◆ **What you need to do**: Give the listing again character for character, but drop the images.

◆ **Input material**:
================
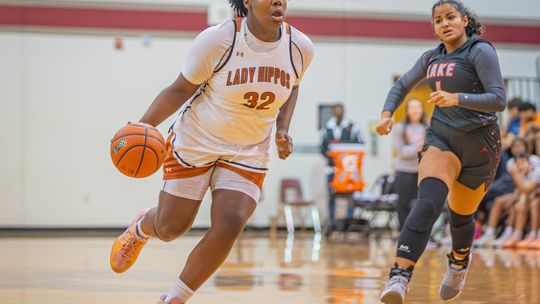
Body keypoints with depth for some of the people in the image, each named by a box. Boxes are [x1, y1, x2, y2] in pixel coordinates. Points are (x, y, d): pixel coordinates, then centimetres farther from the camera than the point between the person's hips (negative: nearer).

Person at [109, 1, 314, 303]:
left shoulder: (300, 48, -10)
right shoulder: (217, 39, -22)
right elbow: (181, 89, -12)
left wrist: (283, 130, -3)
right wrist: (143, 125, -23)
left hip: (248, 153, 2)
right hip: (195, 142, -2)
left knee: (229, 227, -16)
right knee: (169, 228, 6)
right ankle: (140, 228, 47)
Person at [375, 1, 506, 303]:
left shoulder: (481, 51, -9)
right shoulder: (432, 57, 9)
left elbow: (499, 100, -18)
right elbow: (402, 85, 25)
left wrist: (457, 98, -31)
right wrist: (387, 113, 5)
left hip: (479, 142, -3)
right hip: (442, 138, 3)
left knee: (460, 215, 12)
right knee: (429, 201, -24)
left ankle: (459, 262, 48)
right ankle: (400, 277, -41)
================
◆ **Your response**:
Body keypoints with depth for some of the people in the image, each named by a box. Boxes are [x1, y1, x2, y2] in pixel coordinates. Points are (x, y, d): pixel coordinates, then centimetres farther from the camera than the point between the person's hips (negative: nearer).

Person at [109, 1, 314, 303]:
left shoulder: (300, 48, -10)
right shoulder: (217, 39, -22)
right elbow: (181, 89, -12)
left wrist: (283, 130, -3)
right wrist: (143, 125, -23)
left hip: (248, 153, 2)
right hip: (195, 142, -2)
left knee: (229, 227, -16)
right knee: (169, 228, 6)
right ankle: (140, 228, 47)
Person at [375, 1, 506, 303]:
left shoulder: (481, 51, -9)
right shoulder: (432, 57, 9)
left elbow: (499, 100, -18)
right elbow: (402, 85, 25)
left wrist: (457, 98, -31)
right wrist: (387, 113, 5)
left hip: (479, 142, -3)
right hip: (442, 138, 3)
left knee: (460, 215, 12)
right knee: (429, 201, -24)
left ankle: (459, 262, 48)
right ankle: (400, 277, -41)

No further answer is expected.